One project, funded by DARPA, is to develop phased arrays that operate at 94 GHz. A major challenge is the cost of defense radars: in order to make inexpensive radar systems, these phased arrays must be fabricated in silicon. Koh explains that “the silicon process itself has some limits to operate in high-frequency systems. There’s a loss problem. If the frequency gets higher, the loss can be larger.” Also, the signal can be weak and noisy. “To resolve these issues, we must develop new design techniques or approaches,” Koh says.

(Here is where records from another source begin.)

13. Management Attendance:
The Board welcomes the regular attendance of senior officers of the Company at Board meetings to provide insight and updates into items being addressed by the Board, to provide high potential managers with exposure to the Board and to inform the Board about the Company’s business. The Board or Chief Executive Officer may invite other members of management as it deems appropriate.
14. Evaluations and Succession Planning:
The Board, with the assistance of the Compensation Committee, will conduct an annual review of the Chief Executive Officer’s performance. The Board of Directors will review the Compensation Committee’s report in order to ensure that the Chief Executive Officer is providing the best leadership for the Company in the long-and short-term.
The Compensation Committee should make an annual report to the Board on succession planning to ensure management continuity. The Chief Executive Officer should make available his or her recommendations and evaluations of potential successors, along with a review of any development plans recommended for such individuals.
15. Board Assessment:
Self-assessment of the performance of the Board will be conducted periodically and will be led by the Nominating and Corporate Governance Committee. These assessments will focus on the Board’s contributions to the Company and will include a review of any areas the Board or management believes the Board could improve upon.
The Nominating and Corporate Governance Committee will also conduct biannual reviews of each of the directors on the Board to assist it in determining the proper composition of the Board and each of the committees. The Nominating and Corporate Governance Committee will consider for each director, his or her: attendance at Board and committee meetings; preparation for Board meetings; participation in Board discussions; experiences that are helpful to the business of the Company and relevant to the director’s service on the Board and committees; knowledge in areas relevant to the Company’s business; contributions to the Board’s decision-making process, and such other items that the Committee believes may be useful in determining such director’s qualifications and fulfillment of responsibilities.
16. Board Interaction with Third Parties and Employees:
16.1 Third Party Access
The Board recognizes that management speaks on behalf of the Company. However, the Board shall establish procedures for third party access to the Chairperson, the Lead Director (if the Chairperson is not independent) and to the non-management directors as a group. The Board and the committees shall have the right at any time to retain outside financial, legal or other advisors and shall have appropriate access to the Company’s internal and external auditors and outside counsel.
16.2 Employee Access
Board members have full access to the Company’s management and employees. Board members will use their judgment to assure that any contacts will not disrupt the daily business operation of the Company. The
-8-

Koh also is pursuing terahertz electronics systems. “It’s an extremely challenging area for electronic design. Every device has some speed limitation, and the speed of the solid-state transistor itself will be lower than of terahertz.” The basic issue for terahertz electronics is the devices themselves, he says. “For now, silicon transistors cannot reach 1000 GHz and we may need a combined technology of silicon and compound semiconductor for active transistors. Advanced nano-technology such as nanowires should also be investigated as an interconnection material to achieve terahertz speed.”
One of Koh’s goals is to be an excellent teacher. “I was worried about how to develop effective ways to transfer this technical knowledge to students. I believe teaching is the greatest act of optimism and find it’s very rewarding. When students ask me technical questions and then they understand, I feel something.”